Anılarım-80

Doç.Dr.İbrahim KOÇ 49ibkoc@gmail.com

YEMEK DOKUNMASI
Beykoz ilçesinin Çubuklu mahallesindeki Seyir Hidrografi ve Oşinografi Dairesi’nin bahriye subaylarına haftanın bir günü altı saat topoğrafya dersi verdiğim günlerden birinde yaşadığım bir olaydır. Derslerin yarısı öğleden önce yarısı da öğleden sonraydı. Öğleden önceki dersler bittikten sonra öğle yemeğimi askeri kışlada yedim.
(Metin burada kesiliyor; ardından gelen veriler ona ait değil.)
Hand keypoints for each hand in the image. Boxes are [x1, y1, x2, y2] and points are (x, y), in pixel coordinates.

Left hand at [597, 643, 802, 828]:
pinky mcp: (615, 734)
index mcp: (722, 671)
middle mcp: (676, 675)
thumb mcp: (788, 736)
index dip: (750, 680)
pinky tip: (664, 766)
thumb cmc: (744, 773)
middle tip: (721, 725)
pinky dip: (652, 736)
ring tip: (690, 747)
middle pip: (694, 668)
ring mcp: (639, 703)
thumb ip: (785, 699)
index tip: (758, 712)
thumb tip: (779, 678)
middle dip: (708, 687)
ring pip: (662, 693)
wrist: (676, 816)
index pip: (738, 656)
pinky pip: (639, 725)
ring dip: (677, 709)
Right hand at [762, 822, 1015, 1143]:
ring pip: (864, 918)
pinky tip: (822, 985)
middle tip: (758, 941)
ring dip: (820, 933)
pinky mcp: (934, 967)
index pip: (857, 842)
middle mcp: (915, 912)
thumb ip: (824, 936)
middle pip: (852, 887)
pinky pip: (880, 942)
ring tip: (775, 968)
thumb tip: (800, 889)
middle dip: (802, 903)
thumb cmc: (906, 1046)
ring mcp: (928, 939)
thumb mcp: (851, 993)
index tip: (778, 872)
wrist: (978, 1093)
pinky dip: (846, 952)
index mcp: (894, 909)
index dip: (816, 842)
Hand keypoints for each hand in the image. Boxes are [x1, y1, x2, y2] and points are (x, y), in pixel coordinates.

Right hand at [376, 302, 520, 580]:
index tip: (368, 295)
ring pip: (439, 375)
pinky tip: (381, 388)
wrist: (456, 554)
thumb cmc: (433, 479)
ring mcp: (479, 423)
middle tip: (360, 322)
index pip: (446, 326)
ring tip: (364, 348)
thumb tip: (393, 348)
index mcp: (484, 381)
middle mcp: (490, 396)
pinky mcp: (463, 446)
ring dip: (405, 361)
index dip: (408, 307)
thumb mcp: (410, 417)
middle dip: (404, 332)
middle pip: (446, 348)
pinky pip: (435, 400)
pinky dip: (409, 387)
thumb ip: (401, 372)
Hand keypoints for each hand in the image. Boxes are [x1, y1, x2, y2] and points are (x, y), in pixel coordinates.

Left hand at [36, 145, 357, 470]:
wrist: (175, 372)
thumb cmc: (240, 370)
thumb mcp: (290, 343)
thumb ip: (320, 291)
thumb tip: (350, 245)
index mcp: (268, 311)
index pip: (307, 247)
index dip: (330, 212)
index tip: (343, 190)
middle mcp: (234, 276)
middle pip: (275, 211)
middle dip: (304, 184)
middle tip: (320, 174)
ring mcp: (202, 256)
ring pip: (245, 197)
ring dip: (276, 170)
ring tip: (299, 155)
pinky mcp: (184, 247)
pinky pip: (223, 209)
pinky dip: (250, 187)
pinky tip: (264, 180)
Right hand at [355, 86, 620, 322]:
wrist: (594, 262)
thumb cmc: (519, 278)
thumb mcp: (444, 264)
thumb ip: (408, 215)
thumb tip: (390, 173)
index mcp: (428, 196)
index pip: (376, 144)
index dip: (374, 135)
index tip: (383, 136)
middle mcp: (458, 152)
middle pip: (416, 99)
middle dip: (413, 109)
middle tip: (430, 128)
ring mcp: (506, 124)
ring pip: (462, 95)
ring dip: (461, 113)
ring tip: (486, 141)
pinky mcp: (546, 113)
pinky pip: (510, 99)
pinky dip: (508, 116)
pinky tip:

Öğleden sonraki ders saatine kadar, subayların çay kahve içtikleri salonda sohbet ettik. Sonrasında geri kalan derslerimi de tamamladım. Son dersim sırasında midem bulanmaya ve halsizlik hissetmeye başladım. Öğrenciler de benim rahatsız olmaya başladığımı fark ettiler. Nazik ve kibar öğrencilerimden biri,” Hocam sen bu halinle gidemezsin, istersen ben seni evine götüreyim” dedi. Ben de kendisine sadece “olur” diyebildim. Ama ben zaman geçtikçe kötüleşiyordum ve konuşmak için bile güç bulamıyordum.
Arabasına mecalsiz bir şekilde bindiğim ve ismini unuttuğum öğrencim, Çubuklu’dan hareketle boğaz köprüsünden geçerek Beşiktaş’ın Dikilitaş Mahallesi’ndeki evimin önüne kadar getirerek inmemi sağladı. Kendisine nazik davranışı için teşekkür ederek uğurladım. Bereket dairemiz giriş katındaydı. Giriş katına kadar olan merdiveni korkuluklara tutunarak çıkıp, sahanlığı yürüyerek geçip evin içine kendimi zor attım. Eşim Anadolu turundaydı. Evde yoktu. Kendimi lavaboda buldum. İstifra ettim. Boşaldıkça kendime gelmeye başladım. Belli bir müddet sonra gözlerim iyice açıldı ve dünya varmış dedim. Beni bu duruma düşüren olayın kaynağı öğle yemeği olduğu kanaatine vardım.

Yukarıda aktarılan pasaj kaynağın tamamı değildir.